### Task goal
Pick out each line below that contains the word "Directions" and copy it.

(Material for the task begins)

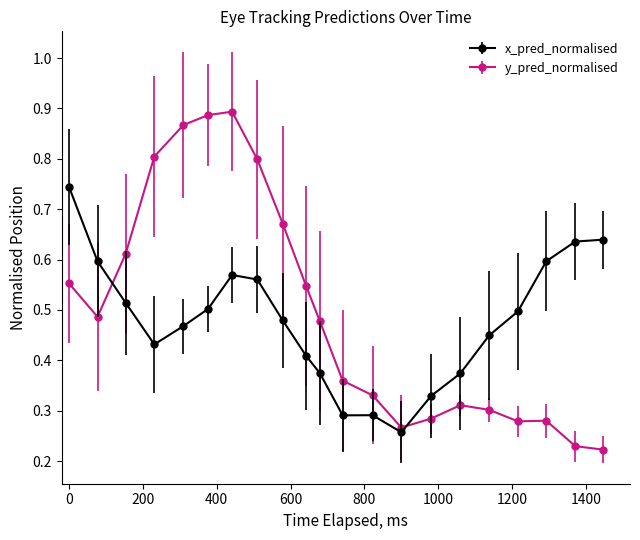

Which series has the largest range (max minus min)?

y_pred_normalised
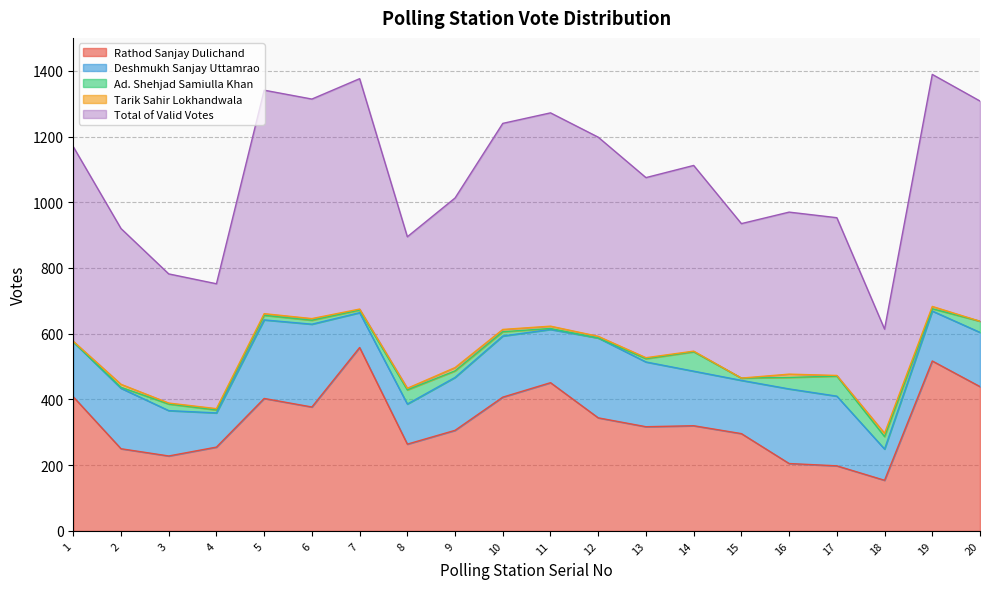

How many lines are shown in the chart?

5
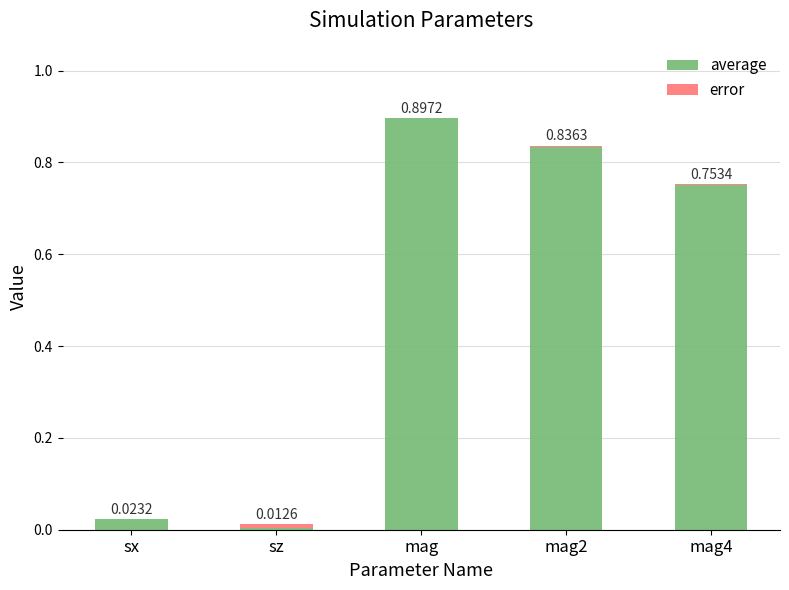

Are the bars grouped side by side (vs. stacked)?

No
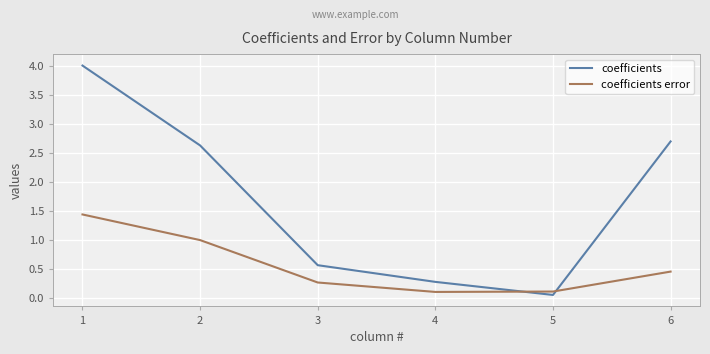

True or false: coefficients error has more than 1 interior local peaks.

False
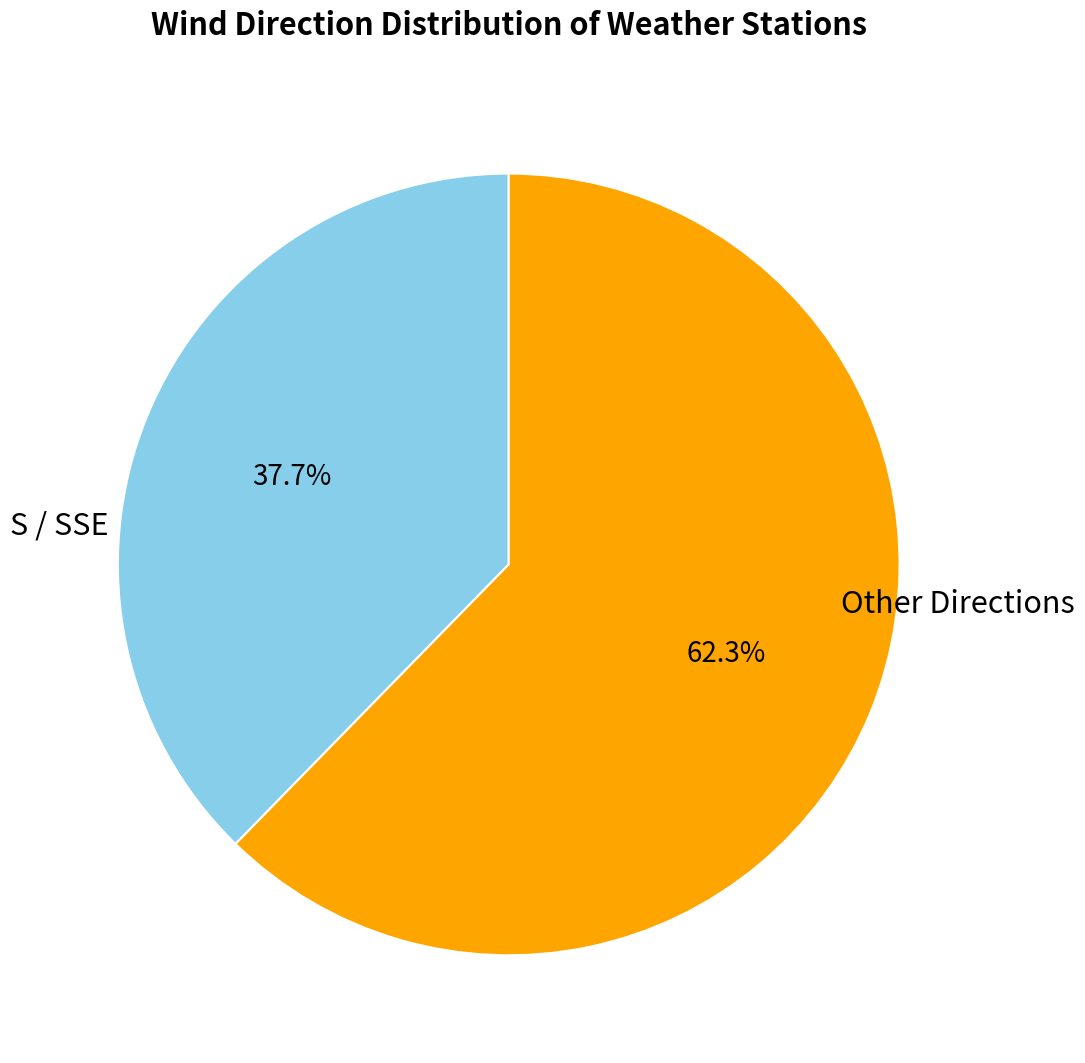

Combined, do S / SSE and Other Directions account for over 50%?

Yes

(Material for the task ends)

### Result of this exercise
Combined, do S / SSE and Other Directions account for over 50%?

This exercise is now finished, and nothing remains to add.